Open rodpayne opened 2 months ago
The code is working fine, at least for my use case (graph mailbox). I have run the following benchmarks to look at the performance.
[general]
n_procs = 4
dns_timeout = 10.0
…
[msgraph]
…
[mailbox]
reports_folder = Inbox/OneDaySample
batch_size = 50
archive_folder = Archive/OneDaySample
Run with batch_size = 50
and dns_timeout = 10.0
Elapsed time: 02:08:41
.
Rerun with batch_size = 50
and dns_timeout = 6.0
Elapsed time: 01:09:03
* (Can't explain the outlier.)
Elapsed time: 00:39:08
Elapsed time: 00:37:26
Elapsed time: 00:38:25
Rerun with batch_size = 500
and dns_timeout = 6.0
Elapsed time: 00:22:54
Elapsed time: 00:20:04
Run with batch_size = 50
Also, effectively, dns_timeout = 6.0
because of a bug in propagating the setting.
Elapsed time: 01:08:15
Rerun with batch_size = 500
Elapsed time: 00:46:39
With batch_size = 50
Elapsed time: 21:57:12
(Yes, almost a day to process a day's mail messages.)
Hi,
Sorry I'm just getting around to addressing PRs/ Can you rebase this PR and fix the conflicts?
I have been off on sick leave. I should be back to work in the next few weeks, and I will look at it then.

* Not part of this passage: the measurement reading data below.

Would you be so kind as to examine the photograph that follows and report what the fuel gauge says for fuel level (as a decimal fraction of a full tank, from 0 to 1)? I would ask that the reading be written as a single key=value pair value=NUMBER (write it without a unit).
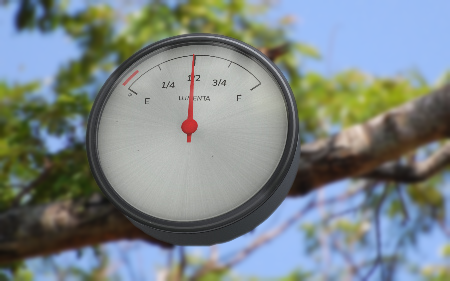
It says value=0.5
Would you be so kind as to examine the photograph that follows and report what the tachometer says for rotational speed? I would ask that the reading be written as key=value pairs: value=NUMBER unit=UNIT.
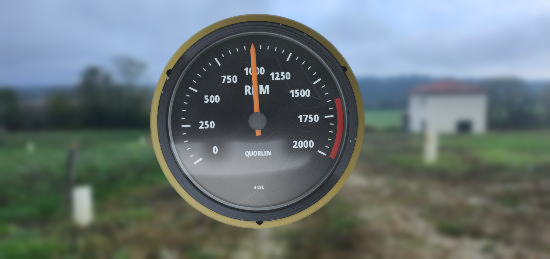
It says value=1000 unit=rpm
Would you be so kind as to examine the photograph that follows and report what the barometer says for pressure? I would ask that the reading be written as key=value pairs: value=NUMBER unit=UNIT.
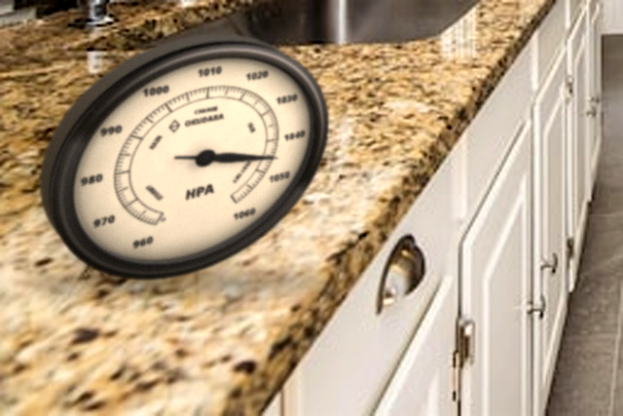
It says value=1045 unit=hPa
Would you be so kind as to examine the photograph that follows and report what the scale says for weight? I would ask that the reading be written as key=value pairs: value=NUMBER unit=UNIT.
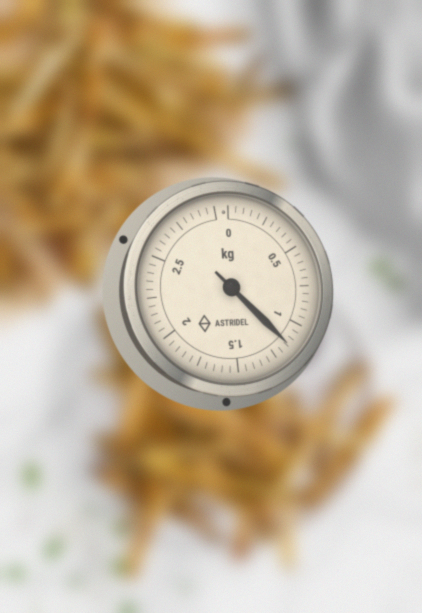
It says value=1.15 unit=kg
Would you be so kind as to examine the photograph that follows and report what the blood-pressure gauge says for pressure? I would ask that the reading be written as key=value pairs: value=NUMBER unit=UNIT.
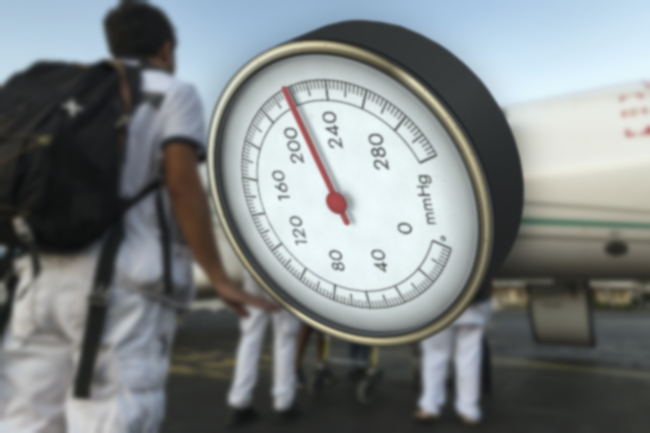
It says value=220 unit=mmHg
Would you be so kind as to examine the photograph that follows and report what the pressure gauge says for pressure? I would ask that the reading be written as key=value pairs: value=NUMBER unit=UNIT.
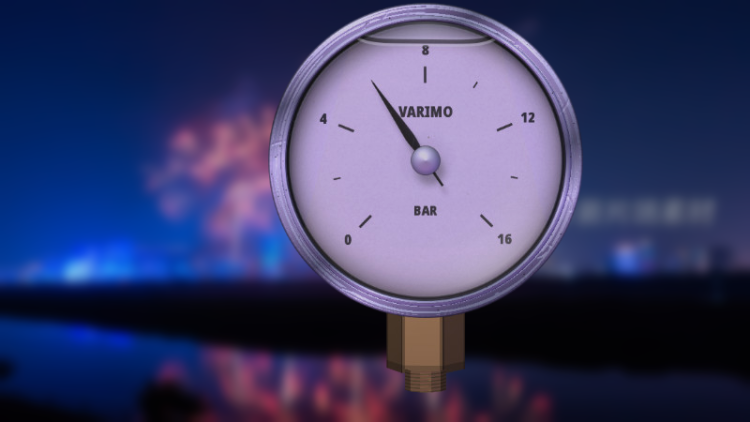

I have been experimenting with multithreading the mail-message processing. Each mail message in a batch is processed "in parallel" so that when one thread is waiting for a DNS timeout or other I/O, another one can keep on processing. I tried multiprocessing too, but could not work out how to share the cache files instead of duplicating (and diluting) them between the processes. On my system at least, the CPU is not a bottleneck, so full multiprocessing does not provide much more benefit.
Let me know what you think. There is probably more cleanup to be done. Maybe a little more restructuring to handle saving the results in the thread. This may also play into the goal of saving the results before moving or deleting the mail message.